EXERCISE MATERIALS >>
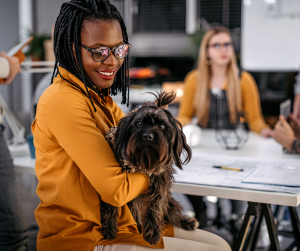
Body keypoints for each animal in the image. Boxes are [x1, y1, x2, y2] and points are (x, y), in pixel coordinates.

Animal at [102, 91, 198, 244]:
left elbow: (155, 207)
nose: (147, 136)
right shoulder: (113, 186)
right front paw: (110, 228)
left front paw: (152, 233)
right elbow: (112, 204)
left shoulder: (160, 183)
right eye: (139, 123)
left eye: (162, 127)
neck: (142, 162)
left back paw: (186, 222)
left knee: (171, 212)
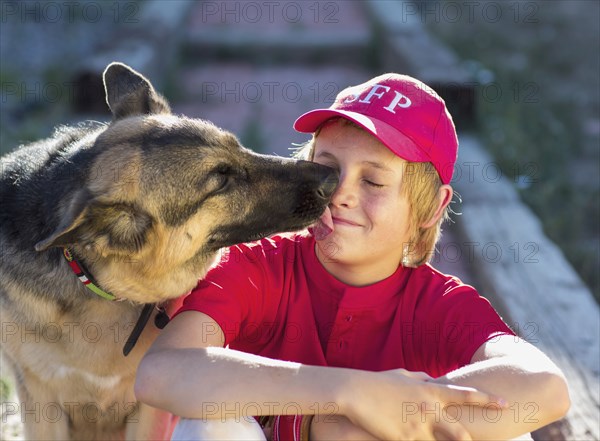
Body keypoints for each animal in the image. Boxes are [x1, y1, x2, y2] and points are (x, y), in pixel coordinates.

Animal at [0, 62, 338, 440]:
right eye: (221, 180)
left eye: (239, 148)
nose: (332, 177)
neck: (98, 289)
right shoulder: (42, 404)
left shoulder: (148, 408)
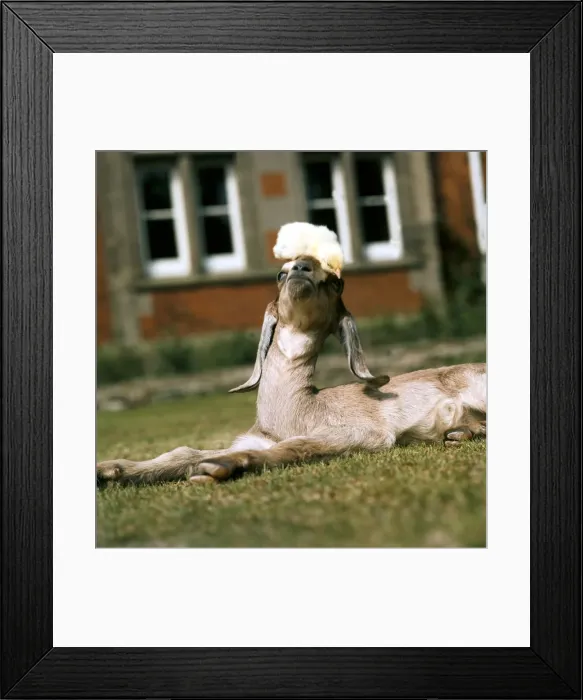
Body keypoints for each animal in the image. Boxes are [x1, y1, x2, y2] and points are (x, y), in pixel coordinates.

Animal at [97, 255, 486, 486]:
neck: (294, 412)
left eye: (336, 281)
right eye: (280, 274)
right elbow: (183, 452)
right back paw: (459, 432)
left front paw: (220, 468)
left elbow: (298, 446)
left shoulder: (366, 432)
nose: (302, 266)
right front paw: (109, 470)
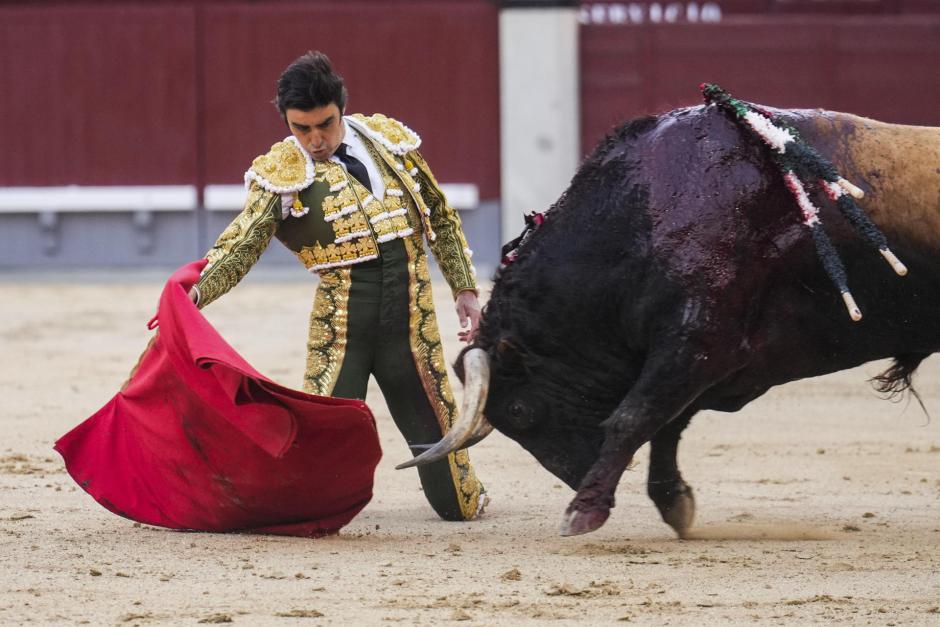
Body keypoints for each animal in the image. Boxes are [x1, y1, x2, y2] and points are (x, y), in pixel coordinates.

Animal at [398, 93, 940, 540]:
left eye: (517, 411)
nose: (578, 476)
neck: (641, 219)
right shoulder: (708, 362)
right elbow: (665, 423)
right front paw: (673, 502)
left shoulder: (697, 342)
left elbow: (635, 415)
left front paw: (584, 511)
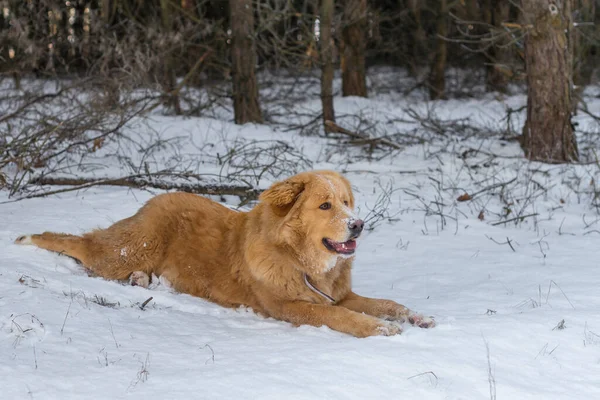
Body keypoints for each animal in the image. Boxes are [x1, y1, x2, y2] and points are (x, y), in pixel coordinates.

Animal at [16, 170, 434, 336]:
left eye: (347, 202)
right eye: (326, 206)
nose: (358, 224)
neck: (298, 258)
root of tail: (154, 199)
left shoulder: (341, 294)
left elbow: (386, 303)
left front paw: (416, 316)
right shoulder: (292, 307)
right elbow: (340, 317)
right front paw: (379, 329)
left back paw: (141, 281)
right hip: (127, 251)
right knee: (83, 248)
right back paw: (31, 240)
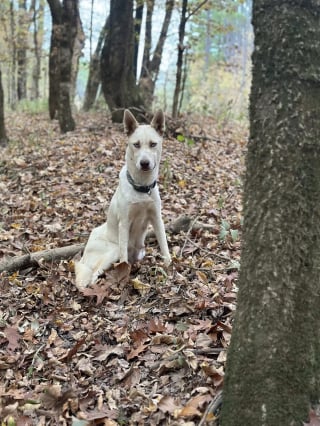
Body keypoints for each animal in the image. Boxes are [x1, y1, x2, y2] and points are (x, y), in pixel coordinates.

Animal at [74, 110, 171, 290]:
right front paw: (124, 275)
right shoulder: (124, 223)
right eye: (136, 144)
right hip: (113, 250)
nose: (144, 163)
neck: (141, 188)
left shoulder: (156, 217)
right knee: (93, 274)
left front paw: (169, 265)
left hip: (140, 251)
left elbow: (164, 243)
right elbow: (124, 259)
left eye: (153, 144)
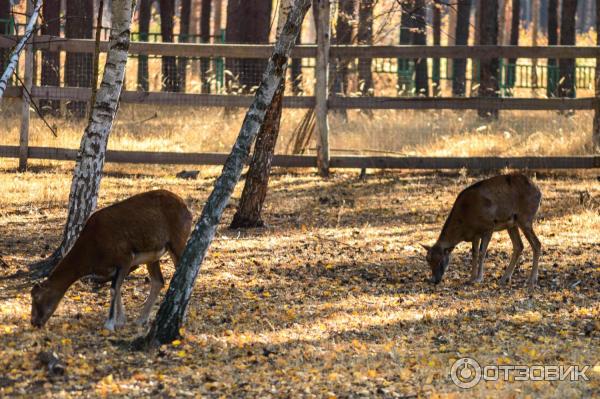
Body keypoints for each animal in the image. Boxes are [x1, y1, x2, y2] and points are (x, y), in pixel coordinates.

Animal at [31, 191, 192, 332]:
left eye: (37, 297)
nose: (34, 322)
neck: (93, 247)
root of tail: (187, 208)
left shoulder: (125, 258)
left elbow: (114, 289)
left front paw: (109, 324)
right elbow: (117, 287)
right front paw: (121, 321)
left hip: (178, 242)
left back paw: (182, 318)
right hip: (152, 256)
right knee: (158, 281)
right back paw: (140, 320)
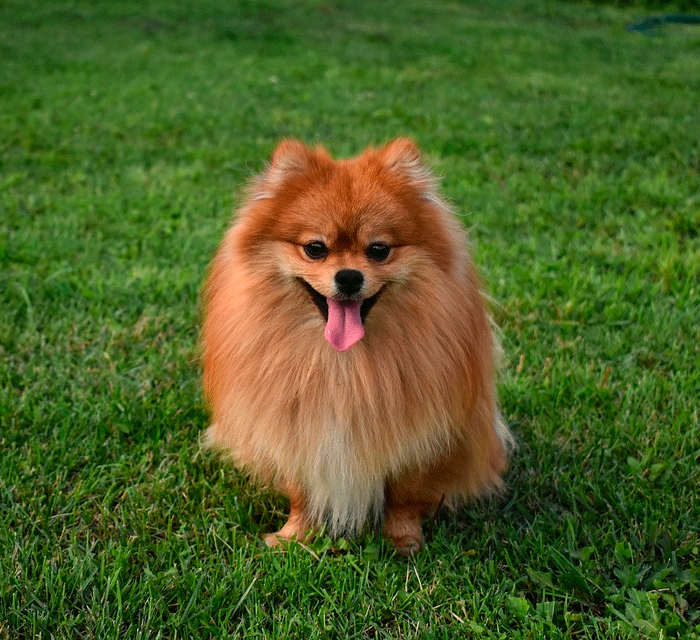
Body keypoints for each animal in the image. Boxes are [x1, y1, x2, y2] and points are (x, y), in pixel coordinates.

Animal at [200, 139, 512, 556]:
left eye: (378, 250)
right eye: (315, 248)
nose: (348, 277)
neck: (342, 364)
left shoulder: (418, 436)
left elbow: (403, 495)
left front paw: (403, 540)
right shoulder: (297, 428)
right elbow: (301, 491)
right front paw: (293, 536)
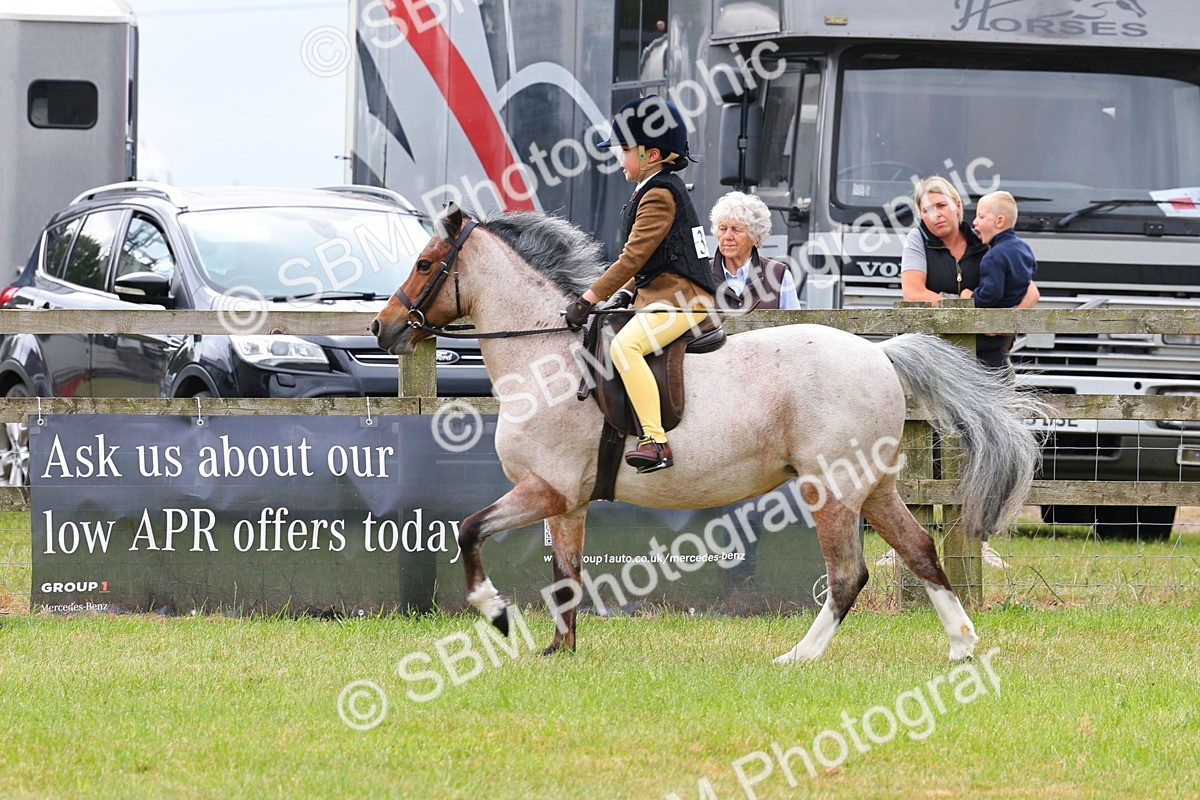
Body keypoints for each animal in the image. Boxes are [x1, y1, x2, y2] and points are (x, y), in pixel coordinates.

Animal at [371, 204, 1042, 662]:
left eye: (424, 263)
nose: (382, 328)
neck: (544, 358)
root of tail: (880, 353)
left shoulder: (546, 489)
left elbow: (469, 530)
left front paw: (497, 615)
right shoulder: (568, 502)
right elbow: (565, 576)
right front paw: (559, 651)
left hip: (830, 488)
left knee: (848, 575)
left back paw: (798, 657)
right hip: (871, 486)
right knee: (920, 549)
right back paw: (961, 644)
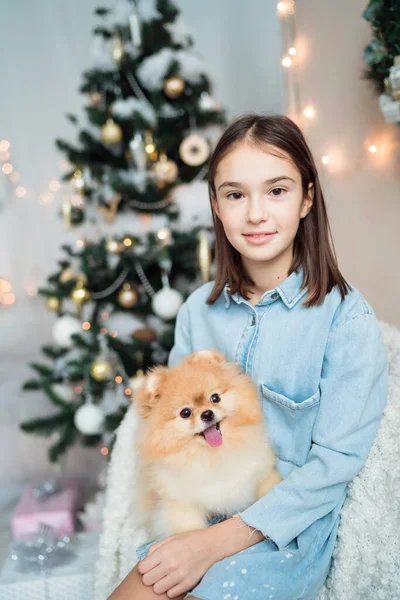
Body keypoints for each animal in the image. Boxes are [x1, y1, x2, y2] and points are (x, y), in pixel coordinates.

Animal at [134, 346, 282, 540]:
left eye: (215, 398)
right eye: (185, 413)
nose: (207, 414)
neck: (213, 456)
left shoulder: (260, 473)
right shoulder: (180, 504)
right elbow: (189, 528)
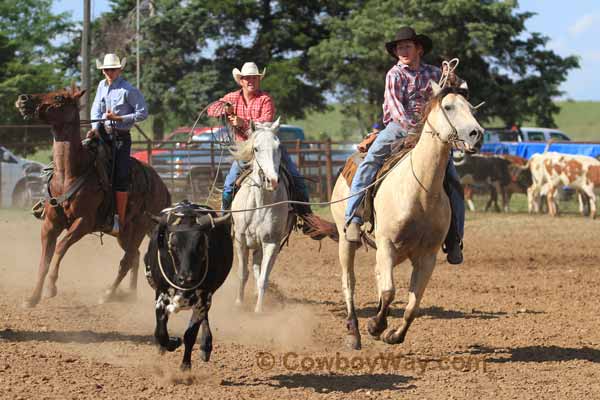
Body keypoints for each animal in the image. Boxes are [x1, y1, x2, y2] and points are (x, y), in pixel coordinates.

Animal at [15, 87, 170, 306]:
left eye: (59, 97)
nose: (23, 98)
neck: (70, 173)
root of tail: (163, 187)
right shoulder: (50, 224)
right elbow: (44, 260)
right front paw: (33, 298)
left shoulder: (83, 222)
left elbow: (60, 247)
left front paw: (51, 287)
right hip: (125, 232)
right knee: (135, 256)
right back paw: (130, 293)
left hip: (140, 227)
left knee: (127, 259)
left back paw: (108, 294)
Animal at [231, 118, 294, 312]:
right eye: (256, 148)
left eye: (279, 147)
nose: (272, 180)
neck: (260, 204)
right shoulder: (240, 239)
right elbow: (242, 274)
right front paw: (239, 303)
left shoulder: (271, 242)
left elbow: (263, 278)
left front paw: (258, 309)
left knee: (260, 269)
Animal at [326, 82, 486, 350]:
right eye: (448, 107)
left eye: (472, 108)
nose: (477, 134)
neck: (420, 191)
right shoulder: (387, 245)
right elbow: (390, 291)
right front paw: (375, 326)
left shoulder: (427, 255)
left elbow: (413, 305)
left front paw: (393, 335)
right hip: (346, 240)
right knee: (349, 282)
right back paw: (354, 333)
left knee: (378, 276)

EXERCISE DIRECTIONS >> Retype the records verbatim, but not their images.

WRITTEN SOLUTION >>
Body keypoints for each animal in the image. Boxes are [x1, y1, x2, y2] and points are (x, y), in pixel coordinates.

Animal at [102, 91, 198, 244]:
left elbow: (155, 207)
nose: (147, 136)
right shoulder: (113, 186)
right front paw: (110, 228)
left front paw: (152, 233)
right elbow: (112, 204)
left shoulder: (160, 183)
right eye: (139, 123)
left eye: (162, 127)
neck: (142, 162)
left back paw: (186, 222)
left knee: (171, 212)
Body keypoints for each animal in the image. Boxes are [x1, y1, x2, y2] and points are (x, y), in pixel coordinates.

Animal at [0, 62, 338, 440]:
right eye: (221, 180)
left eye: (239, 148)
nose: (332, 177)
neck: (98, 289)
right shoulder: (42, 404)
left shoulder: (148, 408)
Body keypoints for each animal in the image. Boxes are [x1, y1, x2, y2] and points are (x, y), in pixel coordinates.

Animal at [97, 255, 486, 486]:
neck: (294, 412)
left eye: (336, 281)
right eye: (280, 274)
right elbow: (183, 452)
right back paw: (459, 432)
left front paw: (220, 468)
left elbow: (298, 446)
left shoulder: (366, 432)
nose: (302, 266)
right front paw: (109, 470)
Body keypoints for each animal in the image. Boxes are [x1, y1, x2, y2] and points are (x, y), in pixel coordinates.

Animal at [398, 93, 940, 540]:
left eye: (517, 411)
nose: (578, 476)
neck: (641, 219)
right shoulder: (708, 362)
right elbow: (665, 423)
right front paw: (673, 502)
left shoulder: (697, 342)
left elbow: (635, 415)
left front paw: (584, 511)
Body keypoints for each animal in the image. Boxes are [x1, y1, x2, y2] and points are (x, y), in pixel coordinates.

Animal at [16, 170, 434, 336]:
left eye: (347, 202)
right eye: (326, 206)
nose: (358, 224)
neck: (298, 258)
root of tail: (154, 199)
left shoulder: (341, 294)
left elbow: (386, 303)
left front paw: (416, 316)
right shoulder: (292, 307)
right elbow: (340, 317)
right front paw: (379, 329)
left back paw: (141, 281)
right hip: (127, 251)
right knee: (83, 248)
right back paw: (31, 240)
Body keypoints for each animal in the image. Boxes are [x1, y1, x2, y2] and points are (x, y), in pixel coordinates.

Animal at [74, 110, 171, 290]:
right front paw: (124, 275)
right shoulder: (124, 223)
right eye: (136, 144)
right hip: (113, 250)
nose: (144, 163)
neck: (141, 188)
left shoulder: (156, 217)
right knee: (93, 274)
left front paw: (169, 265)
left hip: (140, 251)
left elbow: (164, 243)
right elbow: (124, 259)
left eye: (153, 144)
Body keypoints for each animal in the image. Boxes are [x1, y1, x2, y2] and points are (x, y), in pixel coordinates.

Animal at [31, 191, 192, 332]:
left eye: (37, 297)
nose: (34, 322)
neck: (93, 247)
root of tail: (187, 208)
left shoulder: (125, 258)
left elbow: (114, 289)
left front paw: (109, 324)
right elbow: (117, 287)
right front paw: (121, 321)
left hip: (178, 242)
left back paw: (182, 318)
right hip: (152, 256)
right knee: (158, 281)
right back paw: (140, 320)
Body keypoints for each animal in the image. Boxes are [x1, y1, x2, y2] and points are (x, y), in pixel coordinates.

Animal at [200, 139, 512, 556]:
left eye: (378, 250)
right eye: (315, 248)
nose: (348, 277)
neck: (342, 364)
left shoulder: (418, 436)
left elbow: (403, 495)
left front paw: (403, 540)
right shoulder: (297, 428)
right elbow: (301, 491)
right front paw: (293, 536)
Body keypoints for each animal in the image. Boxes are [x1, y1, x2, y2] and points are (x, y), in pixel coordinates.

Animal at [371, 204, 1042, 662]:
left eye: (424, 263)
nose: (382, 328)
neck: (544, 358)
root of tail: (880, 353)
left shoulder: (546, 489)
left elbow: (469, 530)
left front paw: (497, 615)
right shoulder: (568, 502)
right elbow: (565, 576)
right front paw: (559, 651)
left hip: (830, 488)
left knee: (848, 575)
left back paw: (798, 657)
right hip: (871, 486)
right knee: (920, 549)
right back paw: (961, 644)
Body keypoints for each animal in the image. Boxes are [x1, y1, x2, y2] and points are (x, y), in pixel coordinates.

Animal at [134, 346, 282, 540]:
left eye: (215, 398)
right eye: (185, 413)
nose: (207, 414)
neck: (213, 456)
left shoulder: (260, 473)
right shoulder: (180, 504)
right elbow: (189, 528)
Body keypoints for each animal in the image. Boxes are [x1, y1, x2, y2] and points are (x, y), in pixel coordinates.

Animal at [15, 87, 170, 306]:
left eye: (59, 97)
nose: (23, 98)
neck: (70, 173)
root of tail: (163, 187)
right shoulder: (50, 224)
right elbow: (44, 260)
right front paw: (33, 298)
left shoulder: (83, 222)
left elbow: (60, 247)
left front paw: (51, 287)
right hip: (125, 232)
right knee: (135, 256)
right back paw: (130, 293)
left hip: (140, 227)
left knee: (127, 259)
left back paw: (108, 294)
Animal at [231, 118, 294, 312]:
right eye: (256, 148)
left eye: (279, 147)
nose: (272, 180)
neck: (260, 204)
right shoulder: (240, 239)
right elbow: (242, 274)
right front paw: (239, 303)
left shoulder: (271, 242)
left elbow: (263, 278)
left front paw: (258, 309)
left knee: (260, 269)
Animal at [326, 82, 486, 350]:
right eye: (448, 107)
left eye: (472, 108)
nose: (477, 134)
neck: (420, 191)
right shoulder: (387, 245)
right elbow: (390, 291)
right front paw: (375, 326)
left shoulder: (427, 255)
left elbow: (413, 305)
left front paw: (393, 335)
right hip: (346, 240)
right knee: (349, 282)
right back paw: (354, 333)
left knee: (378, 276)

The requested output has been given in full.